Where would we be without Great Lives? There is minimal appetite in trade publishing for books about esoteric figures. And just imagine pitching a biopic of Hertha Ayrton, Eleonora Duse or Jayaben Desai to Hollywood today. Radio is probably the only place left for forgotten souls. Great Lives keeps going because the public is comparatively adventurous and willing to take a risk.
Recently, Matthew Parris joined writer and illustrator Nick Hayes on his houseboat to discuss the conservationist, canoeist and ‘English gentleman anarchist’ Roger Deakin.
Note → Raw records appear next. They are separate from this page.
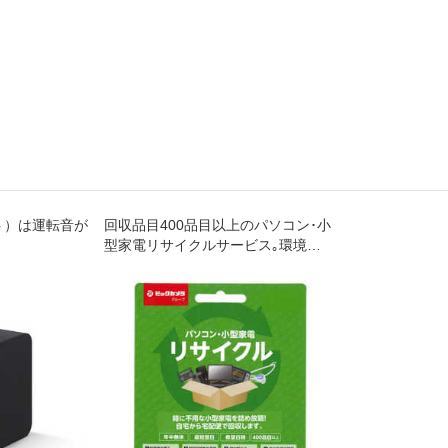
ット）は運転音が
回収品目400品目以上のパソコン･小
型家電リサイクルサービス｡環境省･
経済産業省が認定した工場で､セキ
ュリティ管理･適正な処理が行われ､
再資源化されます｡年中無休｡自宅か
ら宅配便で回収します｡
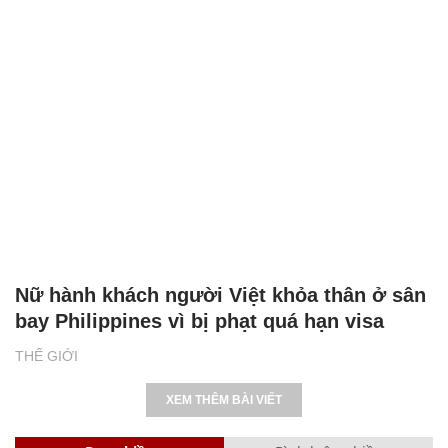
Nữ hành khách người Việt khỏa thân ở sân
bay Philippines vì bị phạt quá hạn visa
THẾ GIỚI
XEM THÊM BÀI VIẾT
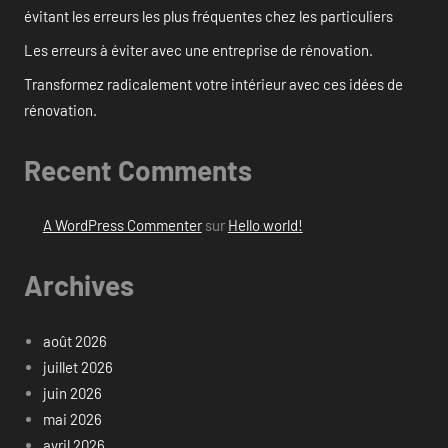
évitant les erreurs les plus fréquentes chez les particuliers
Les erreurs à éviter avec une entreprise de rénovation.
Transformez radicalement votre intérieur avec ces idées de
rénovation.
Recent Comments
A WordPress Commenter
sur
Hello world!
Archives
août 2026
juillet 2026
juin 2026
mai 2026
avril 2026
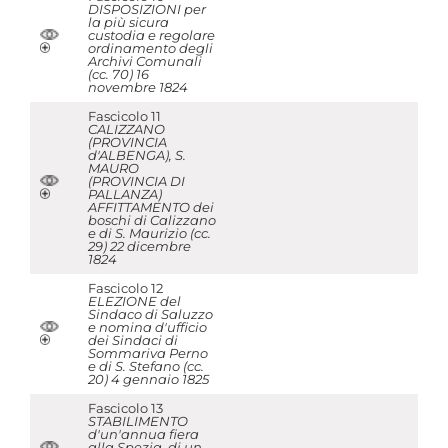
DISPOSIZIONI per
la più sicura
custodia e regolare
ordinamento degli
Archivi Comunali
(cc. 70) 16
novembre 1824
Fascicolo 11
CALIZZANO
(PROVINCIA
d'ALBENGA), S.
MAURO
(PROVINCIA DI
PALLANZA)
AFFITTAMENTO dei
boschi di Calizzano
e di S. Maurizio (cc.
29) 22 dicembre
1824
Fascicolo 12
ELEZIONE del
Sindaco di Saluzzo
e nomina d'ufficio
dei Sindaci di
Sommariva Perno
e di S. Stefano (cc.
20) 4 gennaio 1825
Fascicolo 13
STABILIMENTO
d'un'annua fiera
alla Spezia, di un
In the course of his life – he died in 2006 at the age of 63 – Deakin worked as an ad man, farmer, teacher, filmmaker, environmentalist and campaigner, reinventor of 1970s classic stripped pine and finally, from his mid-fifties, as an author. He was, as his biographer Patrick Barkham said on the programme, of the generation that believed it could do anything and everything, and did.
Hayes and Barkham described Deakin enticingly as ‘puckish’: a Green Man with wild woollen hair and handsome features that appeared to be sculpted from wood. His ‘frog’s-eye view of the world’ offered a portrait of the English landscape from the water it ran into.
Radio is probably the only place left for forgotten souls
In written biographies it can be irritating to find the author mapping their own life on to that of their subject.